▶ _Exercise_
Find the line with "M1478 250 1483 306 1444 309 1439 253Z" in the entries below. Repeat it, every following line, and the line with "M939 828 943 855 914 854 912 833Z", exactly and with nothing added.

Collected data
[Start of section]
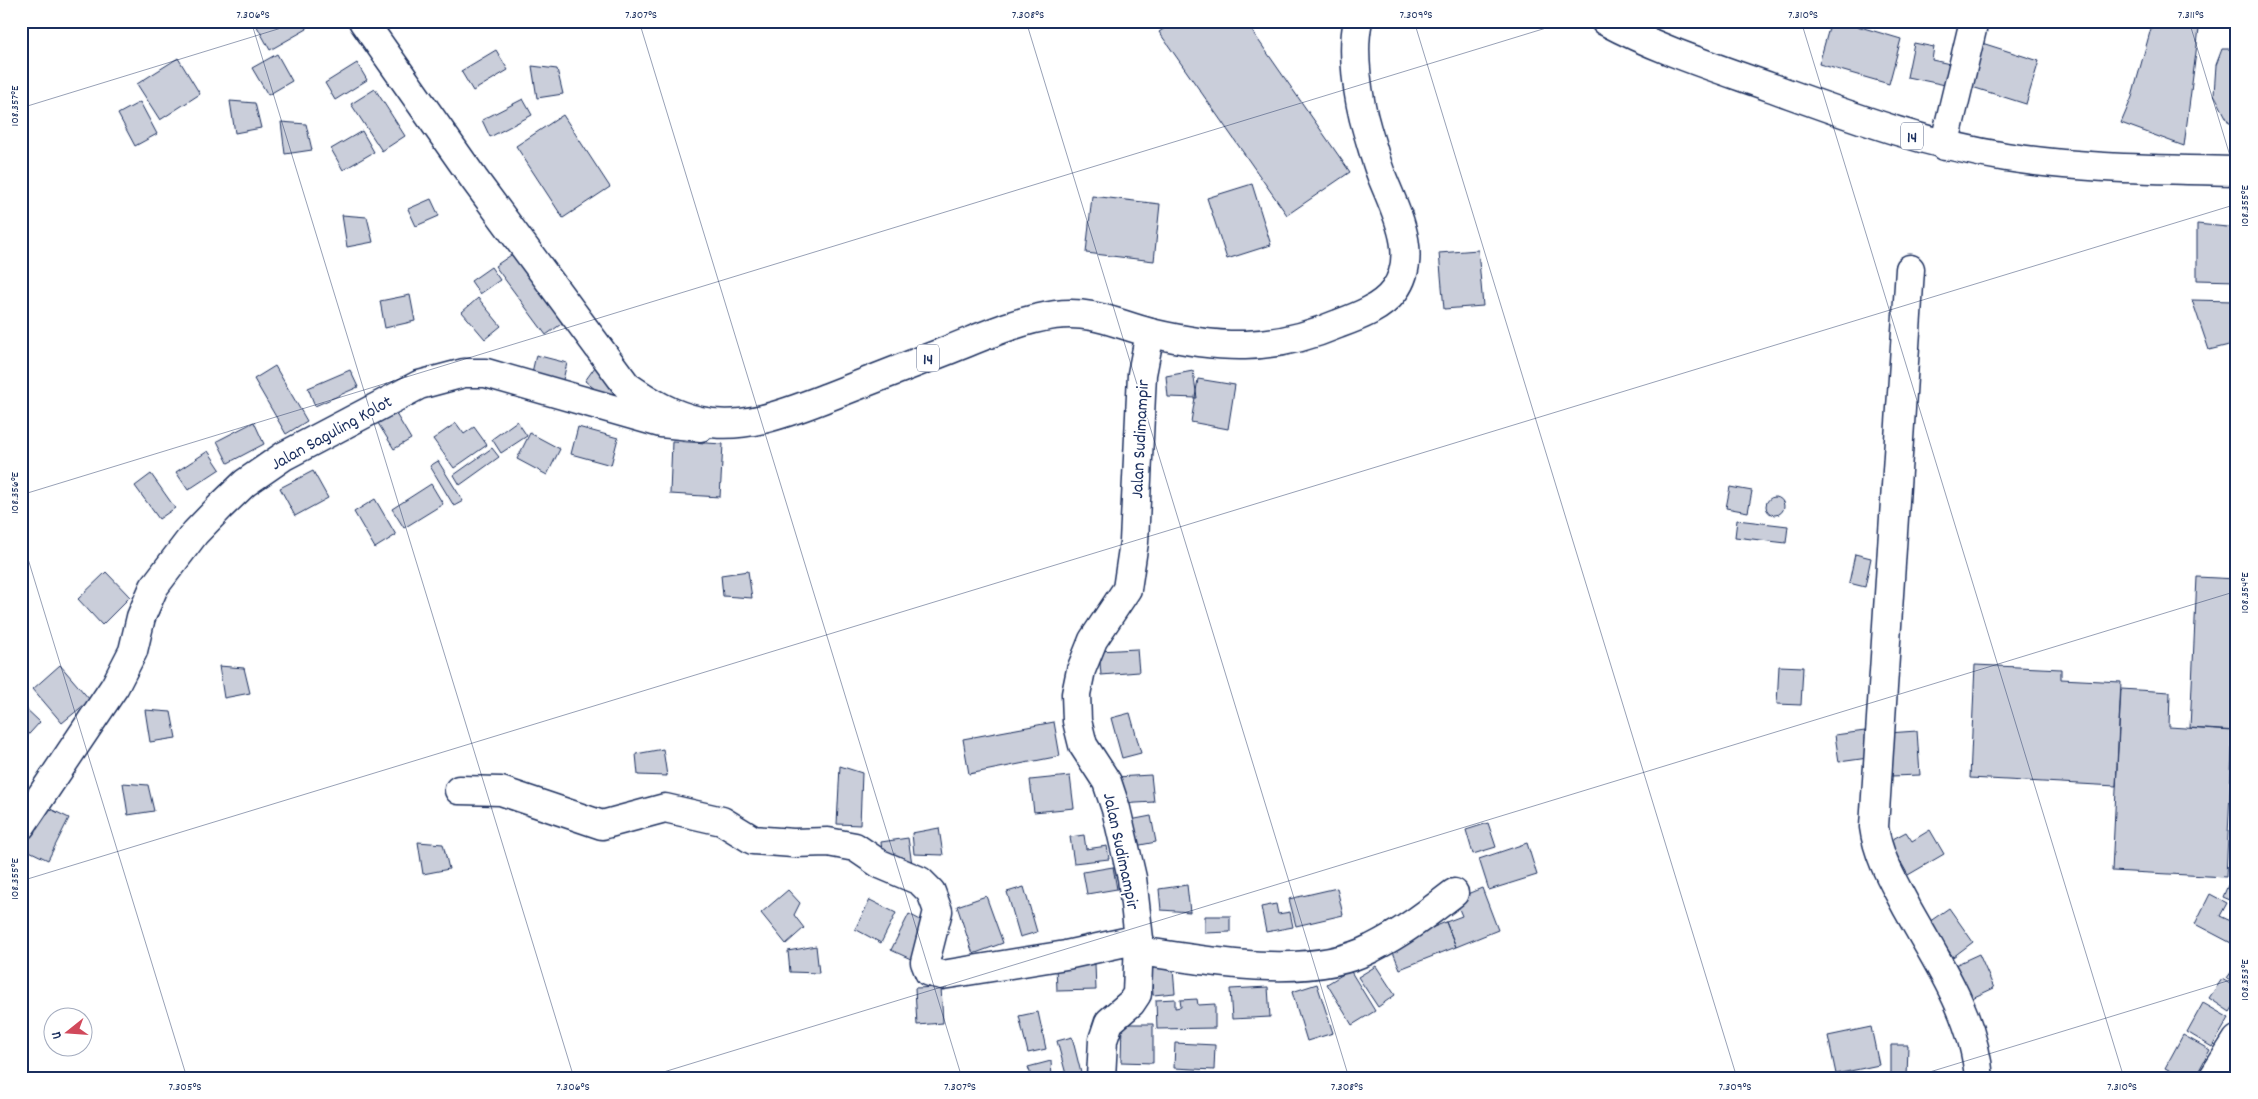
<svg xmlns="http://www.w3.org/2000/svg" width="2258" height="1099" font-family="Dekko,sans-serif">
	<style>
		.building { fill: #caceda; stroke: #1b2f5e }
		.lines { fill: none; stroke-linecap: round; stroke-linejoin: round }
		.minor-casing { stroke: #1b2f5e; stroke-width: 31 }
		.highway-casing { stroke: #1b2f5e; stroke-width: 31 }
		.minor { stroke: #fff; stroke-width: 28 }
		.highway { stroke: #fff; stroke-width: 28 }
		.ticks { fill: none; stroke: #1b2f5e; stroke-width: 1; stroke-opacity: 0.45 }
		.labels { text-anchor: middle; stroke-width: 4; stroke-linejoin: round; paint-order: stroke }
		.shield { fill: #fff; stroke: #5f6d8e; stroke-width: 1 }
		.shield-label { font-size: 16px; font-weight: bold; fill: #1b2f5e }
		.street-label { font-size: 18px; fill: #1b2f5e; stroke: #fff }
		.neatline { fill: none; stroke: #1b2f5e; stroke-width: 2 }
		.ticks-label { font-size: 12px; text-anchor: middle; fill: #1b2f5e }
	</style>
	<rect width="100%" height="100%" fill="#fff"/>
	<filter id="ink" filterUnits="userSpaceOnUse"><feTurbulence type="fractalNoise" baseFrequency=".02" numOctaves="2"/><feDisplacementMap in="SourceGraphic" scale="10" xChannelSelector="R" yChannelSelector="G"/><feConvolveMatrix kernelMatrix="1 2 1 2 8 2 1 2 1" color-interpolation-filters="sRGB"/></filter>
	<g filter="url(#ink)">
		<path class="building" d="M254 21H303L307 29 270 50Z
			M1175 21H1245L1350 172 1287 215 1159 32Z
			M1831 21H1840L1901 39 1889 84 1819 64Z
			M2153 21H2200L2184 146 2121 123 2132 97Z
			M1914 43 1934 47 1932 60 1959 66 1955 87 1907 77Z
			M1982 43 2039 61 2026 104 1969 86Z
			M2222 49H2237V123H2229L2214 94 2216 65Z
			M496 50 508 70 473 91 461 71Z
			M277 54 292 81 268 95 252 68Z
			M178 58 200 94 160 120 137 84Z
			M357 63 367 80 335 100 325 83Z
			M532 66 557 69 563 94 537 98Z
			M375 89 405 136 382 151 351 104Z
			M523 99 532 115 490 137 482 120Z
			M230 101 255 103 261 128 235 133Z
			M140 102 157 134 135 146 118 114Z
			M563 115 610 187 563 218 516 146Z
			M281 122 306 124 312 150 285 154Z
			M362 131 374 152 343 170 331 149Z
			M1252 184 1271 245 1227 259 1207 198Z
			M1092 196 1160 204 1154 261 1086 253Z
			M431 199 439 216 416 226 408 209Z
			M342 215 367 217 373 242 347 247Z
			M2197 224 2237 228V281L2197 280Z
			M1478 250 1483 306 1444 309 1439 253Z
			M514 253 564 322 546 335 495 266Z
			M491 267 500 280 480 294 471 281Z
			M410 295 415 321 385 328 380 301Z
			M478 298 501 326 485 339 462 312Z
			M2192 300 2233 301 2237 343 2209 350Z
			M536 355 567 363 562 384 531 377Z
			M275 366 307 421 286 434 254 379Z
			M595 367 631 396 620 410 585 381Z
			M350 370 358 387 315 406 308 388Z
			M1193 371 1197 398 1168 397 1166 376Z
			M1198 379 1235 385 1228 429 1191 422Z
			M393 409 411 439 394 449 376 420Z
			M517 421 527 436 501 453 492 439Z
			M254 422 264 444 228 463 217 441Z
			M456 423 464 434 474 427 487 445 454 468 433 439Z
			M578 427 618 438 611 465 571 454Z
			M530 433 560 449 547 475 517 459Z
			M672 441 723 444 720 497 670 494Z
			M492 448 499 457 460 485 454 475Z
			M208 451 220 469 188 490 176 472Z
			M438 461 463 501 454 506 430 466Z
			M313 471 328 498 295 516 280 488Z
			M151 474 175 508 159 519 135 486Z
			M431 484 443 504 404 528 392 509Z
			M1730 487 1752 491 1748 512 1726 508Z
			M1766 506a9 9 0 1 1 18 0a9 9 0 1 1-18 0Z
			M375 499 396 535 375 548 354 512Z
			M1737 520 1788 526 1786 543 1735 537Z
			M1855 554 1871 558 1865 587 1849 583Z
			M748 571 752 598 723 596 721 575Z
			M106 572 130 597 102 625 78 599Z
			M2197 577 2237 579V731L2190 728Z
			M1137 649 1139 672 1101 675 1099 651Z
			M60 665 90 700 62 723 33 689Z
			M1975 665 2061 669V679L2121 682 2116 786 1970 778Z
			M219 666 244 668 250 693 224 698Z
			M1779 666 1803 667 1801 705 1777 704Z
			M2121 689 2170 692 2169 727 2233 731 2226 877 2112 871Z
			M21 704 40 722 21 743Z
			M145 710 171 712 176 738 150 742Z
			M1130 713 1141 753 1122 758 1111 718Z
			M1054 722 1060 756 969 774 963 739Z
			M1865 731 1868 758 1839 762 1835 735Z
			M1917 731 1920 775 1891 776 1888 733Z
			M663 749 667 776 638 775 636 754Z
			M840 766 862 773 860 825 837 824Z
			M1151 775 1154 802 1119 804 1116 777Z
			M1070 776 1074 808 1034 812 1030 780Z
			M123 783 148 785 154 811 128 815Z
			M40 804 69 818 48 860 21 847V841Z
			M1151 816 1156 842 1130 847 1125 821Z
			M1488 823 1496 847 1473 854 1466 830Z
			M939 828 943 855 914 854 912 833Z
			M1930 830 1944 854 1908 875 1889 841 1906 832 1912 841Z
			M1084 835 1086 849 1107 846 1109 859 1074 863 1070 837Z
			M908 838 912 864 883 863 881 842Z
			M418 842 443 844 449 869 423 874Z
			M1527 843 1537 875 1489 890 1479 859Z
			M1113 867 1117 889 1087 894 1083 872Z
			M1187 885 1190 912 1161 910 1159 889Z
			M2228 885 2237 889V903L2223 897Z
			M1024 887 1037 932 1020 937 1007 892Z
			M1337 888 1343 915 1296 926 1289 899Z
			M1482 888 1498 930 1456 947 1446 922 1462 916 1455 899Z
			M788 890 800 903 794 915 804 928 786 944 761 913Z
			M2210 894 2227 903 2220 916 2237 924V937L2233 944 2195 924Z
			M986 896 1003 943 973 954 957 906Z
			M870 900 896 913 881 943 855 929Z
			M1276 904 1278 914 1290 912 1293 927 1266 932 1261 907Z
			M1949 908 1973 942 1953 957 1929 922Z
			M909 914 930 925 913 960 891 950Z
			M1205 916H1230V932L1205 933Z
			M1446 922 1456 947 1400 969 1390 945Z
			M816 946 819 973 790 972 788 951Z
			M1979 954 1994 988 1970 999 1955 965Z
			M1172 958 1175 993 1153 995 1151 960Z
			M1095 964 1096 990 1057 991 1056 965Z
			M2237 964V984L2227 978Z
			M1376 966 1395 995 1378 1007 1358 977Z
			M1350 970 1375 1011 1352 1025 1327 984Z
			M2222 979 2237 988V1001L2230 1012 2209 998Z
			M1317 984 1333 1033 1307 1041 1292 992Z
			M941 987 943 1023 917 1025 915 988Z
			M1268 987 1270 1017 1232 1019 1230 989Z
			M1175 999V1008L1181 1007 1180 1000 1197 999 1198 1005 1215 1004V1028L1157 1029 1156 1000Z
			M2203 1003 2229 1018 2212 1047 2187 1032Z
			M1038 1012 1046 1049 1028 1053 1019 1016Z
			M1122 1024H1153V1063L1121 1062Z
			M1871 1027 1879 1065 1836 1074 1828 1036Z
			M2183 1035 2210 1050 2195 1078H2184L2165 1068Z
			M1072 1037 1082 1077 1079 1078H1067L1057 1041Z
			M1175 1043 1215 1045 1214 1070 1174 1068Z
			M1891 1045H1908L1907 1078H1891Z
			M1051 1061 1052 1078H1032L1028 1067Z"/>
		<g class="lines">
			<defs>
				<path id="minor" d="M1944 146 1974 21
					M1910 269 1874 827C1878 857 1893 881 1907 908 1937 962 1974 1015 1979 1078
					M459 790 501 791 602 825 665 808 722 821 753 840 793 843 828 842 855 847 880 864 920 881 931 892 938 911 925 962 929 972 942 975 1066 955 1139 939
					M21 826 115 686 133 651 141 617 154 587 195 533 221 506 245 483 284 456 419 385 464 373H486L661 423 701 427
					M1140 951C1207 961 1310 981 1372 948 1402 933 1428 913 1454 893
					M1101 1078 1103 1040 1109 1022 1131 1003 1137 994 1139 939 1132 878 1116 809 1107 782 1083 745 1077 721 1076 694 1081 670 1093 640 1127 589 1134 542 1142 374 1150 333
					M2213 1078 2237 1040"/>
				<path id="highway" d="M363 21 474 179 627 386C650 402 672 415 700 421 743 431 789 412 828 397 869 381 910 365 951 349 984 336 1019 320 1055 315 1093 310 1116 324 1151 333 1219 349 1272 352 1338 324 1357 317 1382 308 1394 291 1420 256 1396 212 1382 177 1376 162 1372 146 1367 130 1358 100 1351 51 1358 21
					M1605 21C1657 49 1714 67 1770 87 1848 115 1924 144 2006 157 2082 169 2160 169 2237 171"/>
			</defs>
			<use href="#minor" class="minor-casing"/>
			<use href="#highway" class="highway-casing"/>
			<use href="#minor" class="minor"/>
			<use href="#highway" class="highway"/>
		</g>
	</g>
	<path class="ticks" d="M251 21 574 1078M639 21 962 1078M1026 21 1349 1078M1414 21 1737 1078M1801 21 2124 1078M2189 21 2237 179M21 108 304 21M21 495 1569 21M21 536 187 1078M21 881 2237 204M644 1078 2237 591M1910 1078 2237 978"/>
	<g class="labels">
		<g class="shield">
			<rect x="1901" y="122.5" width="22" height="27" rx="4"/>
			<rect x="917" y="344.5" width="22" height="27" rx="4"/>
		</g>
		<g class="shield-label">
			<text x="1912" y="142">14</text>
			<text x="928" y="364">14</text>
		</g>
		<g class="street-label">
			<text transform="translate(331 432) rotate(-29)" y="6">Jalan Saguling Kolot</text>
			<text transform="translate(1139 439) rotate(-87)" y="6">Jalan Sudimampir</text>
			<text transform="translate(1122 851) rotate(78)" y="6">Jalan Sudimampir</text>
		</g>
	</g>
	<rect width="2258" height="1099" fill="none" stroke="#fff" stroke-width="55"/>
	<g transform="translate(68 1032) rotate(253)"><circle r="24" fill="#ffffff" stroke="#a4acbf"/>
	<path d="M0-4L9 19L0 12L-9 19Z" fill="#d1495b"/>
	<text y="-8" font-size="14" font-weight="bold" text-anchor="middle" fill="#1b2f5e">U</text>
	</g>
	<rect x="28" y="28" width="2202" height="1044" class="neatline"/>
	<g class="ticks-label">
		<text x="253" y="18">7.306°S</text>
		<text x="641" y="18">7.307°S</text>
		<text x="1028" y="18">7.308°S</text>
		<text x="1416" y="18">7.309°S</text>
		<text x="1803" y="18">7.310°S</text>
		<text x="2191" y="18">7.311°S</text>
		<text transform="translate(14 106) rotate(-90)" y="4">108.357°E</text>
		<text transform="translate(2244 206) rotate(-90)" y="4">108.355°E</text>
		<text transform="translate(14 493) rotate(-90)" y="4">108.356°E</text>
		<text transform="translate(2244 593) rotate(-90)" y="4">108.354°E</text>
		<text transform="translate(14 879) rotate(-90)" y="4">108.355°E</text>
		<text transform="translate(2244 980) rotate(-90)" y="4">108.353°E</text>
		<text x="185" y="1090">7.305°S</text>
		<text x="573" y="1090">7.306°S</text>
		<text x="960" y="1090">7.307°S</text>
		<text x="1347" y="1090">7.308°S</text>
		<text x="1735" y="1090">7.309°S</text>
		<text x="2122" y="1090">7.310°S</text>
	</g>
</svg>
[End of section]
▶ _Reply to the exercise_
			M1478 250 1483 306 1444 309 1439 253Z
			M514 253 564 322 546 335 495 266Z
			M491 267 500 280 480 294 471 281Z
			M410 295 415 321 385 328 380 301Z
			M478 298 501 326 485 339 462 312Z
			M2192 300 2233 301 2237 343 2209 350Z
			M536 355 567 363 562 384 531 377Z
			M275 366 307 421 286 434 254 379Z
			M595 367 631 396 620 410 585 381Z
			M350 370 358 387 315 406 308 388Z
			M1193 371 1197 398 1168 397 1166 376Z
			M1198 379 1235 385 1228 429 1191 422Z
			M393 409 411 439 394 449 376 420Z
			M517 421 527 436 501 453 492 439Z
			M254 422 264 444 228 463 217 441Z
			M456 423 464 434 474 427 487 445 454 468 433 439Z
			M578 427 618 438 611 465 571 454Z
			M530 433 560 449 547 475 517 459Z
			M672 441 723 444 720 497 670 494Z
			M492 448 499 457 460 485 454 475Z
			M208 451 220 469 188 490 176 472Z
			M438 461 463 501 454 506 430 466Z
			M313 471 328 498 295 516 280 488Z
			M151 474 175 508 159 519 135 486Z
			M431 484 443 504 404 528 392 509Z
			M1730 487 1752 491 1748 512 1726 508Z
			M1766 506a9 9 0 1 1 18 0a9 9 0 1 1-18 0Z
			M375 499 396 535 375 548 354 512Z
			M1737 520 1788 526 1786 543 1735 537Z
			M1855 554 1871 558 1865 587 1849 583Z
			M748 571 752 598 723 596 721 575Z
			M106 572 130 597 102 625 78 599Z
			M2197 577 2237 579V731L2190 728Z
			M1137 649 1139 672 1101 675 1099 651Z
			M60 665 90 700 62 723 33 689Z
			M1975 665 2061 669V679L2121 682 2116 786 1970 778Z
			M219 666 244 668 250 693 224 698Z
			M1779 666 1803 667 1801 705 1777 704Z
			M2121 689 2170 692 2169 727 2233 731 2226 877 2112 871Z
			M21 704 40 722 21 743Z
			M145 710 171 712 176 738 150 742Z
			M1130 713 1141 753 1122 758 1111 718Z
			M1054 722 1060 756 969 774 963 739Z
			M1865 731 1868 758 1839 762 1835 735Z
			M1917 731 1920 775 1891 776 1888 733Z
			M663 749 667 776 638 775 636 754Z
			M840 766 862 773 860 825 837 824Z
			M1151 775 1154 802 1119 804 1116 777Z
			M1070 776 1074 808 1034 812 1030 780Z
			M123 783 148 785 154 811 128 815Z
			M40 804 69 818 48 860 21 847V841Z
			M1151 816 1156 842 1130 847 1125 821Z
			M1488 823 1496 847 1473 854 1466 830Z
			M939 828 943 855 914 854 912 833Z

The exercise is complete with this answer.